Accountability structures, such as schools, supportive parents, and teachers, play a key role in providing the structure teens need to navigate this period. Ensuring they remain safe and continue to progress along the developmental path to becoming healthy adults.

First signs

The story begins to change if there are negative impacts on day-to-day functioning. This deviation is often observed for one or more of the following reasons.

  • Excessive protection or lack of responsibility expected of the child at home.
  • Low self-esteem, resulting in poor social choices that may conflict with household rules or the law.
  • Impulse control difficulties caused by biological predispositions.
  • Parents can observe behavior according to the following themes
  • Low interest in academic proficiency with dismissive attitude towards studies.
  • Occasional reminders from school about academic or disciplinary difficulties.
  • That they (parents) are working harder than their child to get into college.
  • Lying more frequently, leading to erosion of trust and conflict at home.
  • Emerging social difficulties with limited friends or intense, short-lived friendships.

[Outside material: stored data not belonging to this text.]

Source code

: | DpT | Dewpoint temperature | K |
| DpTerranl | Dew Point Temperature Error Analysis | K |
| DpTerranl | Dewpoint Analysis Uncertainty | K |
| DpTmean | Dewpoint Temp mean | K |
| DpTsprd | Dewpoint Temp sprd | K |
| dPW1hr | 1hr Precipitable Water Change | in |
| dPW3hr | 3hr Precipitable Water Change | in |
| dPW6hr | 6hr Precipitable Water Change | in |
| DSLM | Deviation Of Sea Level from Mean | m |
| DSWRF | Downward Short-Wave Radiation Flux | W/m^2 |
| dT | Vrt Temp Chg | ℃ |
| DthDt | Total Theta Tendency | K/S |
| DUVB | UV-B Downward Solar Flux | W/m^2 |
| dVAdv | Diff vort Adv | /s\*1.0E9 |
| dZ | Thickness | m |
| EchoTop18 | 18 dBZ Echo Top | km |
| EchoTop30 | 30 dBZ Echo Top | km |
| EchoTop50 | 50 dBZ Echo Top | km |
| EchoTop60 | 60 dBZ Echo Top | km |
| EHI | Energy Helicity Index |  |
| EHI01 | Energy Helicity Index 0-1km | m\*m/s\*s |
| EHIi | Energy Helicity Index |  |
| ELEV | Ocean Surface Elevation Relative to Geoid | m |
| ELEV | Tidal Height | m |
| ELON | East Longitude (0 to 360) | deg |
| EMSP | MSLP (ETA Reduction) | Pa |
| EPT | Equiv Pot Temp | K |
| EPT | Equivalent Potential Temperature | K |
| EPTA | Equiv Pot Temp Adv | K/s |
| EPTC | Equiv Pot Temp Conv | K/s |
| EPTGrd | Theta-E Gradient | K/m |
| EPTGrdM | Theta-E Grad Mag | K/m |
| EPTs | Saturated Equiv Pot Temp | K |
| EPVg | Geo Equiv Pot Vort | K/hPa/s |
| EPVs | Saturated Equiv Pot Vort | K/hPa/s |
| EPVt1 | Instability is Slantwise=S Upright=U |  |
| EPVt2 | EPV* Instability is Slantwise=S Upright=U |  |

At this stage, it is recommended that parents be curious and try to understand their child’s difficulties. It is important to use an open and disarming tone, allowing the child to safely express what may be bothering them. Parents should not, under any circumstances, label their children using phrases like pathological liar or you are untrustworthy or no one in the family is like you. These reinforce negative self-perception and tend to perpetuate even worse behavior.

Recognizing the red flags

Deeper struggles to take responsibility don’t happen overnight, they accumulate over time. What may have started out as acceptable disabilities now seem out of step and become established norms of behavior. Mainly due to the amplification of pre-existing difficulties (excessive protection, low self-esteem, biological predispositions) and can manifest itself as

  • Shocking inconsistencies in academics. for example, missing exams due to lack of preparation, failure to attend or failure to attend scheduled tutor sessions.
  • Complete breakdown in the parent-child relationship regarding screen use, sleep regulation, and failure to adhere to reasonable household rules.
  • Strong school disciplinary action leading to deactivation or suspension.
  • A gap year after school due to college’s lack of planning and execution.
  • High-risk behavior patterns without taking responsibility for any actions.
  • Significant impulsivity, including theft, physical aggression, and use of abusive language.

In these circumstances, it is essential to seek professional help. Interventions typically include the following

  • Develop a systemic understanding of the problem as it arose (from childhood to adolescence) rather than focusing only on current symptoms.
  • Work with the child and parents to build strategies and support structures.
  • The use of medication in case of impulse control disorders, such as Attention Deficit Hyperactivity Disorder (ADHD).
  • Leverage academic or cognitive assessments to identify any learning difficulties.
  • Psychoeducation to develop empathy for the struggles of the child and parents.

As overwhelming as a child’s struggles may be, timely interventions, parental support, patience, and healing are the only cure.